Türkiye’nin genel madencilik politikası, madencilik kanunları kapsamında, tüm yeraltı zenginliklerinin devletin, dolayısıyla milletin malı olarak kabul ettiği ve uyguladığı bir temel politikadır. Ancak bunların işletilmesinde, devlet bu hakkını değişik kişi ve kuruluşlara belirli süre için devredebilir. Bu işletmeler ile ülkedeki yeraltı zenginlikleri, hem ülke ve hemde dünya teknolojisinin yararlanmasına olanak sağlanmaktadır. Bu Türkiye Cumhuriyetinin Madencilik doktrinidir.

Ancak bor cevherleri, bu kapsam içerisinde farklılaştırılarak, devlet kuruluşu olan ETİBOR tarafından işletilmesi tekelleştirilmiştir. Bunun nedeni ise, tarihçe bölümünde sunulmuş olan haklı gerekçelerdir.

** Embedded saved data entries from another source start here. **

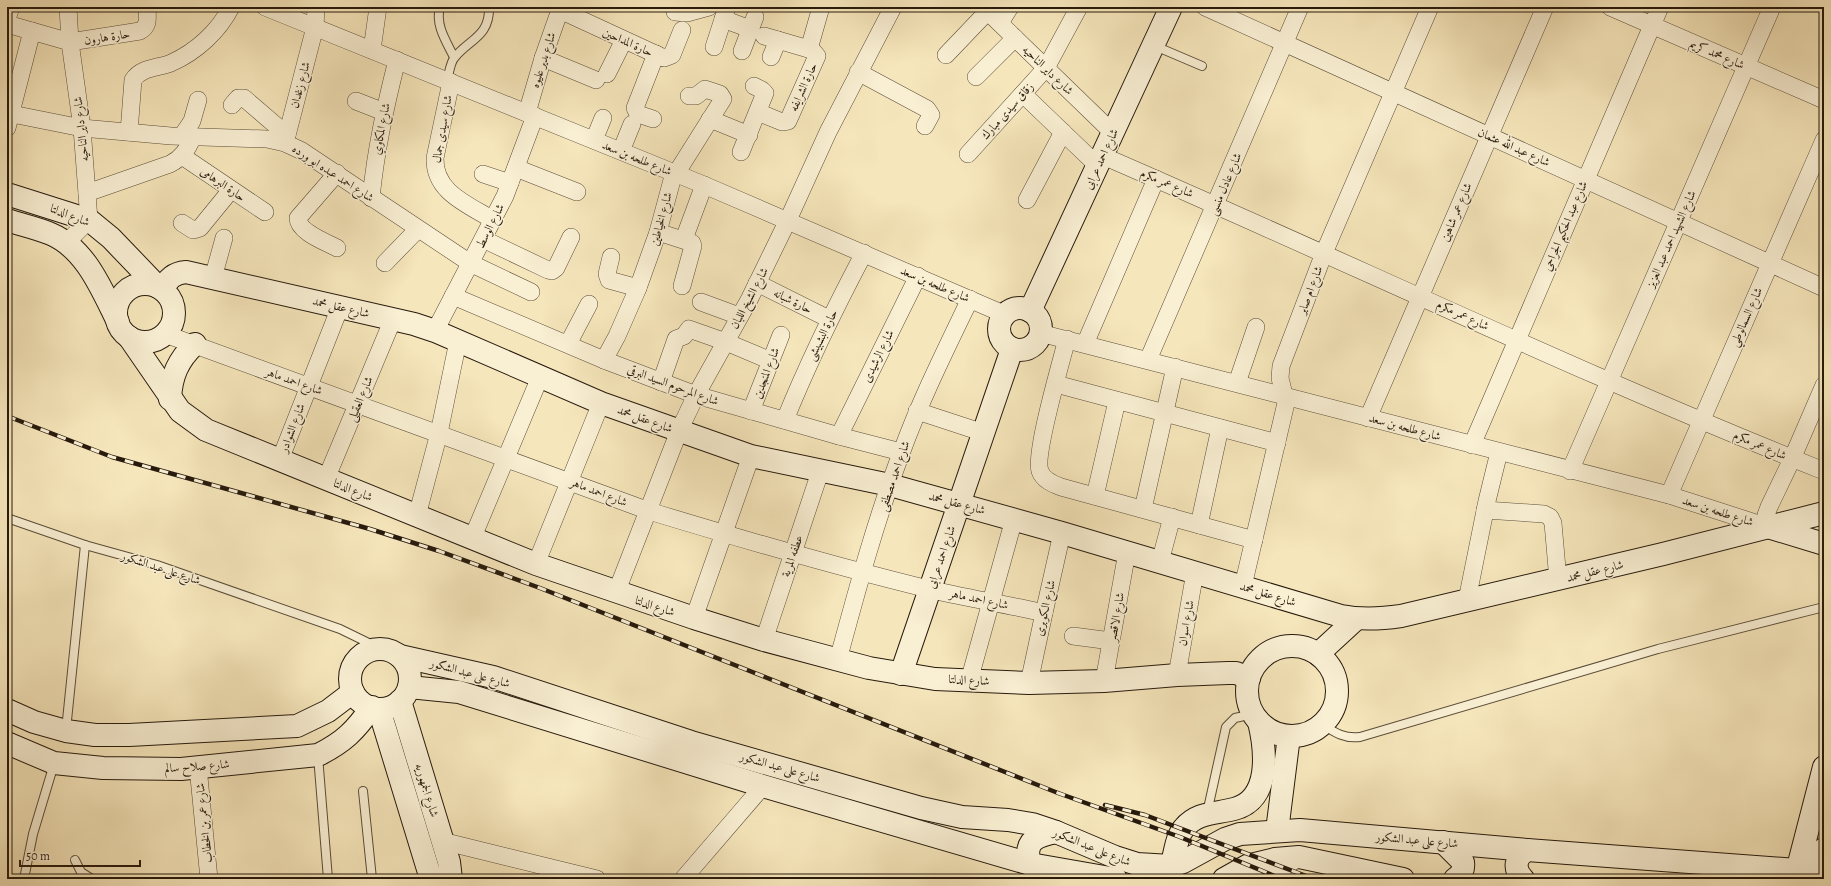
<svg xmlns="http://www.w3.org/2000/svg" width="1831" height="886" viewBox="0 0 1831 886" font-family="Alegreya,Amiri,serif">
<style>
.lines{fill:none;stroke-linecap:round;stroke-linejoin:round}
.lane-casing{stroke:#5b4d38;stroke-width:10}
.street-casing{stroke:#5b4d38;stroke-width:18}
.secondary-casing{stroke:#271a0d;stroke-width:24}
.lane{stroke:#f9efd3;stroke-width:8}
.street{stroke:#f9efd3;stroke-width:17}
.secondary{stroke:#f9efd3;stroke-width:22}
.rail-casing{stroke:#271a0d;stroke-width:4.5}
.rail{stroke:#f9efd3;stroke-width:3;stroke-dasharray:9;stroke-linecap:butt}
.labels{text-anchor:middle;stroke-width:3;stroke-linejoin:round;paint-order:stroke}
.street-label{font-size:12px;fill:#271a0d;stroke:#f9efd3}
</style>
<rect width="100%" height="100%" fill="#f6e6bb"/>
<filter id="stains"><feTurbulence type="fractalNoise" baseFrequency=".005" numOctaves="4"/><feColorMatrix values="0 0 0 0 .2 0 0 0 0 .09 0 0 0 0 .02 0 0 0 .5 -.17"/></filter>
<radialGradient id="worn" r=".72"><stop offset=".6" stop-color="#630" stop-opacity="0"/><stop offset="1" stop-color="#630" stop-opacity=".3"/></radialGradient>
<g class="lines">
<!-- lane casing -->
<g class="lane-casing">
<g id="lane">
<path d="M 440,7 C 435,25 446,41 454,57"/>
<path d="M 1155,46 L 1202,66"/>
<path d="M 447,81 C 449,74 450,62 455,57 C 470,39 490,36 489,7"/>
<path d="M 7,518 L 85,545 L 157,565 L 340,629 L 381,649"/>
<path d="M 1322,724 C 1335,733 1345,739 1360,737 L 1658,649 L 1824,607"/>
<path d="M 66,730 L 85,545"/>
<path d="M 318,756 L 328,879"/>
<path d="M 363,791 L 372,879"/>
<path d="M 1207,813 L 1226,727 L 1235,718 L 1253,714"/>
<path d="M 75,860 L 81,872 L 92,879"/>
<path d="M 24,879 L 33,834 L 54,764"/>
</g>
</g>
<!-- street casing -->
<g class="street-casing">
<g id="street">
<path d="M 265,7 L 704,185 L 1006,315"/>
<path d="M 983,7 L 1113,133"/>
<path d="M 1205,7 L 1824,288"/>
<path d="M 1610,7 L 1824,100"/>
<path d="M 560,10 L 664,58 L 672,55 L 682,30"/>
<path d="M 675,12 L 687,13 L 709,7"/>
<path d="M 7,19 L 11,7"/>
<path d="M 723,19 L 750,29"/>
<path d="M 1000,23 L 1010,7"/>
<path d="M 7,24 L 70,42 L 140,31 C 150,26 147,16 147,7"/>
<path d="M 714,47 L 727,7"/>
<path d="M 809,49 L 821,7"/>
<path d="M 372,50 L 378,7"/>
<path d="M 742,51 L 755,17"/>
<path d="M 946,55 L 988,11"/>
<path d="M 771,57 L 778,40"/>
<path d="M 543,58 L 596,80"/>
<path d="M 858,72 L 927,109 L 931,115 L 925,126"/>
<path d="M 607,74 L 624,40"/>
<path d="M 976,77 L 1015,38"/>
<path d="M 451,82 L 435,158 C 434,192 467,204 493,220"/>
<path d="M 1023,94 L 1098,166"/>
<path d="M 356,101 L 384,112"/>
<path d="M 232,105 L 238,98 L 244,98 L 287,135"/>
<path d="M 758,112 L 782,122 L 788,121 L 817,56 L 812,50 L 764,36"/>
<path d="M 7,113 L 82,128 L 171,136 L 267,139 L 285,143 L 302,151 L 470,263 L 531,292"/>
<path d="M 527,113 L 543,58 L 561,7"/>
<path d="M 653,119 L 638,114 L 635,108 L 656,54"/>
<path d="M 710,119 L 749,135"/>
<path d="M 7,128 L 32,31"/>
<path d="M 129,132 L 133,80 C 141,67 159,68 171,63 C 196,52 219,31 231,7"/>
<path d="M 182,136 L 192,121 L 198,100"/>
<path d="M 594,140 L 603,118"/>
<path d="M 285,143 L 315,27 L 316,7"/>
<path d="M 621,151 L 632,124"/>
<path d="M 741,152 L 765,93 L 762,90 L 754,86"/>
<path d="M 968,154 L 1046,68 L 1079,7"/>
<path d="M 182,156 L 265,212"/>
<path d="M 1103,156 C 1344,260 1580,374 1824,471"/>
<path d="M 516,168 L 577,192"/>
<path d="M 483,174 L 510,183"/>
<path d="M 87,193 L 170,164 C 182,158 188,149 193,136"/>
<path d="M 371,198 C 376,149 385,108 397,60"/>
<path d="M 1027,200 L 1063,132"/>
<path d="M 182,223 L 193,230 L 200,228 L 231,190"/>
<path d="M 658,232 L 692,243 L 693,246 L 682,286"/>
<path d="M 483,239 L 548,270 L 552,271 L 556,268 L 571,237"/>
<path d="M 684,239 L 704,185"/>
<path d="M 66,243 L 89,220 L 82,128 L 70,42 L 68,7"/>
<path d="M 337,248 C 326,242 298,232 298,218 L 337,173"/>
<path d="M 611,257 L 607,274 L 609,280 L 638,288"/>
<path d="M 385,263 L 418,229"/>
<path d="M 213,278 L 224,238"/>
<path d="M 757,283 L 829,319"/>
<path d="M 453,296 L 604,360 L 696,395 L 839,436 L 901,452"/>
<path d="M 701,302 L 739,316"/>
<path d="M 435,331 L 505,196 L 535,116"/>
<path d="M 1040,333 L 1669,495 L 1768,527"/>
<path d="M 165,334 L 649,511 C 741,539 834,566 928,589 C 966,598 1005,604 1044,613"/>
<path d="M 1067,339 C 1061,362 1034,455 1040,471 C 1043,480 1053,484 1061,487 L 1254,540"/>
<path d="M 568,344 L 589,304"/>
<path d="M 1085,344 L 1156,179"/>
<path d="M 604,360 L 617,336 L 638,288 L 658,232 L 672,180 L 723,99 L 720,94 L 705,89 L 696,96 L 689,96"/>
<path d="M 1148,360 L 1300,7"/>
<path d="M 661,382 L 676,339 L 684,336 L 689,329 L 726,342 L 771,361"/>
<path d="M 1237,383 L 1256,327"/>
<path d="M 1056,384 L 1277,443"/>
<path d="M 751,411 L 781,335"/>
<path d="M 917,411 L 984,433"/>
<path d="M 1368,418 L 1545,7"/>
<path d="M 785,420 C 808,363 835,308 864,253"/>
<path d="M 839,436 L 918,276"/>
<path d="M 1472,445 L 1660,7"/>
<path d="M 280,460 L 340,307"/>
<path d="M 1570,471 L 1772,7"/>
<path d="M 326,479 L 393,319"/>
<path d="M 1669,495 L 1824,140"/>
<path d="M 1095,496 L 1117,401"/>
<path d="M 1143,509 L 1175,367"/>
<path d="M 1485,510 L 1544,514 L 1550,517 L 1553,523 L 1558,580"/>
<path d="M 417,516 L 439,433 L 458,341"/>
<path d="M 1199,525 L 1220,428"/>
<path d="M 1768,527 L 1766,515 L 1769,507 L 1792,459 L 1824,385"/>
<path d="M 472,539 L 540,377"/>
<path d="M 1160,562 L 1172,517"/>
<path d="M 536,564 L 601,403"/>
<path d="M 1243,586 L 1286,403 L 1280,378 L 1281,366 L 1324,253 L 1430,7"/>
<path d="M 616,593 L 679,431 L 696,395 L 749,300 L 788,220 L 828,132 L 893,7"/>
<path d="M 1467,600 L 1487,501 L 1499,452"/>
<path d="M 694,618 L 751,456"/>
<path d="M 1073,636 L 1111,641"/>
<path d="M 764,640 L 820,472"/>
<path d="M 838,660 C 857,590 876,519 902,451 C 921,399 946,349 970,299"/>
<path d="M 1177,675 L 1195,572"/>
<path d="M 969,681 L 1014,519"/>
<path d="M 1104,681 L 1127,552"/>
<path d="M 1029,683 L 1044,613 L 1062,533"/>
<path d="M 198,767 L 209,879"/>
<path d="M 442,841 L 597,879"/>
<path d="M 683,879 L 763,786"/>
<path d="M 1272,879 L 1284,868 L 1299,857"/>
</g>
</g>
<!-- secondary casing -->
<g class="secondary-casing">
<g id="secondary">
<path d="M 7,194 L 89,220 L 111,238 L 158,287"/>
<path d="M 7,220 C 22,225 37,228 51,234 C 86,249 102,290 118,322"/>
<circle cx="145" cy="313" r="29"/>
<path d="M 163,290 C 167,279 174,273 186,272 L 414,324 L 435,331 L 601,403 L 751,456 L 890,485 L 1062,533 L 1341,616 C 1361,620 1380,619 1401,616 L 1663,554 L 1824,513"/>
<circle cx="1020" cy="329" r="21"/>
<path d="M 1030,311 L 1171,7"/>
<path d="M 129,337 L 180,411 L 206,430 L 536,564 L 694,618 L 764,640 L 869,668 L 935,679 L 1029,683 L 1104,681 L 1177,675 L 1228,673 L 1236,673 L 1249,678"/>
<path d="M 170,399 C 171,376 178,360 195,344"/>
<path d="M 1768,527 L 1824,544"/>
<circle cx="1292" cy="691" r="45"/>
<circle cx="380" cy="679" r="30"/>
<path d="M 1318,654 L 1356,619"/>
<path d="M 400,656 L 493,677 L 691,742 L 921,808 L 962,817 L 1008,820 L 1032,824 L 1056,832 L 1115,857 L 1137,864 L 1171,866 L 1183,862 L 1225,839 L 1240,834 L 1300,830 L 1527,850 L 1824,872"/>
<path d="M 901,674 L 1012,349"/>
<path d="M 409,687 L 459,692 L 763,786 L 1030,864 L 1116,879"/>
<path d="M 400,701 L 449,862 L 451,879"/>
<path d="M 379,709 L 431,879"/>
<path d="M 7,710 L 34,722 L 66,731 L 95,735 L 129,735 L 297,726 L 328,711 L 353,692"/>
<path d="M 7,743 L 54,763 L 103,768 L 181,769 L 318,755 C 344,742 355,731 372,707"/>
<path d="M 1277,831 L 1289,736"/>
<path d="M 1443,842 L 1463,862 C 1464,870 1462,874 1455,879"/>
<path d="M 1030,864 C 1023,840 1037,836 1056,832"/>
<path d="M 1171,866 C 1175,855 1176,837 1184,828 C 1197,812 1215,814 1234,809 C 1271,800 1266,751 1259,722"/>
<path d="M 1797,871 L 1824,767"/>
<path d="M 1818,872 L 1824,849"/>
<path d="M 1224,879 L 1247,866 L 1275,859 L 1299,857 L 1403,879"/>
<path d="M 1523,879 C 1513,869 1515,857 1527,850"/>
</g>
</g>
<!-- lane -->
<use href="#lane" class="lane"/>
<!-- street -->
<use href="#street" class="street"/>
<!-- secondary -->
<use href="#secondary" class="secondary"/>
<!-- rail casing -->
<g class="rail-casing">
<g id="rail">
<path d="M 7,416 L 112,457 L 370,529 L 439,551 L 540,588 L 1058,793 L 1180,837 L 1282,879"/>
<path d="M 1105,805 L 1145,815 L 1314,879"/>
</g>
</g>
<!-- rail -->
<use href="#rail" class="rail"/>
</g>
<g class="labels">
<!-- street labels -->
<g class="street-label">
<text transform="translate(107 37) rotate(-9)" y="4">حارة هارون</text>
<text transform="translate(628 42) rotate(24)" y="4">حارة المداحين</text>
<text transform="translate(1717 54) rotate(23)" y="4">شارع محمد كريم</text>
<text transform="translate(543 60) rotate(-72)" y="4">شارع بدير عليوه</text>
<text transform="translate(1048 70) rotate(44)" y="4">شارع داير الناحيه</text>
<text transform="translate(300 85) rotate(-75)" y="4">شارع زغدان</text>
<text transform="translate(803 87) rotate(-66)" y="4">حارة الشرايفه</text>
<text transform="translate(1007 111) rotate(-48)" y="4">زقاق سيدى مبارك</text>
<text transform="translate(81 129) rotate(-96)" y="4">شارع داير الناحيه</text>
<text transform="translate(381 129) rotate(-79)" y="4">شارع المكاوي</text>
<text transform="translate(442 129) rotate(-80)" y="4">شارع سيدى جمال</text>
<text transform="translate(1514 147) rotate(24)" y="4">شارع عبد الله عثمان</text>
<text transform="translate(637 158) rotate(22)" y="4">شارع طلحه بن سعد</text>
<text transform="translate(1101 159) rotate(-65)" y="4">شارع احمد عرابى</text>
<text transform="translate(333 173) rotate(33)" y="4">شارع احمد عبده ابو ورده</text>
<text transform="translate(1167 183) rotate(23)" y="4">شارع عمر مكرم</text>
<text transform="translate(223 184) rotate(34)" y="4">حارة البرهامى</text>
<text transform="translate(1225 184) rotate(-67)" y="4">شارع عادل منسى</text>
<text transform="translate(1456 212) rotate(-67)" y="4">شارع عمر شاهين</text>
<text transform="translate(70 215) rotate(21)" y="4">شارع الدلتا</text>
<text transform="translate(661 219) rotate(-75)" y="4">شارع الخياطين</text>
<text transform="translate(490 226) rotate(-63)" y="4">شارع الوسط</text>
<text transform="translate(1565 226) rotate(-67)" y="4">شارع عبد الحكيم الجراحي</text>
<text transform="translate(1671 239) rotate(-66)" y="4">شارع الشهيد احمد عبد العزيز</text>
<text transform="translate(935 284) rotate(23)" y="4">شارع طلحه بن سعد</text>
<text transform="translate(1310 290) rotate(-69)" y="4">شارع ام صابر</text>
<text transform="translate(749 298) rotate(-62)" y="4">شارع الشيخ اللبان</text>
<text transform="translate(793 301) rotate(26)" y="4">حارة شبانه</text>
<text transform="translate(341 307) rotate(13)" y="4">شارع عقل محمد</text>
<text transform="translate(1463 315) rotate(25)" y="4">شارع عمر مكرم</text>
<text transform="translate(1746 317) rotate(-66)" y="4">شارع السمالوطي</text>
<text transform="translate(822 335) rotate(-64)" y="4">حارة البشبيشى</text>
<text transform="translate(878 356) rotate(-64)" y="4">شارع الرشيدى</text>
<text transform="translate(766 373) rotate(-69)" y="4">شارع المنجدين</text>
<text transform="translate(294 381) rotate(20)" y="4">شارع احمد ماهر</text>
<text transform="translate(673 385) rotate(20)" y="4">شارع المرحوم السيد البرقي</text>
<text transform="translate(360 399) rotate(-67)" y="4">شارع العقيلى</text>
<text transform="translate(645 419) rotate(20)" y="4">شارع عقل محمد</text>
<text transform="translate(1405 427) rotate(15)" y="4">شارع طلحه بن سعد</text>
<text transform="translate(292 428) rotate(-69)" y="4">شارع الشوادر</text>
<text transform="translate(1760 445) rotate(23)" y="4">شارع عمر مكرم</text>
<text transform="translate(894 476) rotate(-71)" y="4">شارع احمد مصطفى</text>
<text transform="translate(353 490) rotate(22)" y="4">شارع الدلتا</text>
<text transform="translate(599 492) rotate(21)" y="4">شارع احمد ماهر</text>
<text transform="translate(957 503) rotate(15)" y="4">شارع عقل محمد</text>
<text transform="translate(1718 511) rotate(18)" y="4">شارع طلحه بن سعد</text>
<text transform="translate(792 556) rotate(-71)" y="4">عطفه المرية</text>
<text transform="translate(941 557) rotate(-71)" y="4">شارع احمد عرابى</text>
<text transform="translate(161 568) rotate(18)" y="4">شارع على عبد الشكور</text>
<text transform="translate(1595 571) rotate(-14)" y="4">شارع عقل محمد</text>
<text transform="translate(1268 594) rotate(17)" y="4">شارع عقل محمد</text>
<text transform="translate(979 599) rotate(12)" y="4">شارع احمد ماهر</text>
<text transform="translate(655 606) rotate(18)" y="4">شارع الدلتا</text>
<text transform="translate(1045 608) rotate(-77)" y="4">شارع الكوبرى</text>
<text transform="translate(1116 617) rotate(-80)" y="4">شارع الاقصر</text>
<text transform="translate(1186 623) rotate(-80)" y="4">شارع اسوان</text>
<text transform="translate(470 673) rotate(15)" y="4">شارع على عبد الشكور</text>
<text transform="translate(969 680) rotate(3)" y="4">شارع الدلتا</text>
<text transform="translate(197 766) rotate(-4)" y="4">شارع صلاح سالم</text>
<text transform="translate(780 767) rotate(16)" y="4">شارع على عبد الشكور</text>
<text transform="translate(427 790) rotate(73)" y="4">شارع الجمهوريه</text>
<text transform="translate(204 823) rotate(-96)" y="4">شارع عمر بن الخطاب</text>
<text transform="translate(1417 840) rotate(5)" y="4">شارع على عبد الشكور</text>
<text transform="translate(1092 847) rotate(22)" y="4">شارع على عبد الشكور</text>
</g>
</g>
<!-- margin -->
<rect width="1831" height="886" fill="none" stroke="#f6e6bb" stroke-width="24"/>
<rect x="8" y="8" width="1815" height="870" fill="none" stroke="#271a0d" stroke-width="2"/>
<rect x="12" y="12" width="1807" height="862" fill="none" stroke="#271a0d"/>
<!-- scale -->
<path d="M20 860v6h120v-6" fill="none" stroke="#271a0d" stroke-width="2"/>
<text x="26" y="860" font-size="12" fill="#271a0d" stroke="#f9efd3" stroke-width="3" paint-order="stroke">50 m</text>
<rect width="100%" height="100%" filter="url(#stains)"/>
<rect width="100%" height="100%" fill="url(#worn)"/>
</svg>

Dünyadaki tüm ülkeler kendi yeraltı kaynaklarını stratejik olarak kabul ederek, bu doğrultuda gerekli önlemleri alırlar. Bu devletler arasında kabullenilmiş ve yasallaştırılmış bir genel uygulamadır. Türkiye devlet arası genel kurallar kapsamında kendi çıkarlarını koruyucu ve kollayıcı gereken yasal önlemleri almış, bor cevherini stratejik maden kabul ederek genel politikasını da, hiçbir ülkeye karşı bir politik araç olarak kullanmayarak dengeli bir politika gütmüş ve gütmektedir.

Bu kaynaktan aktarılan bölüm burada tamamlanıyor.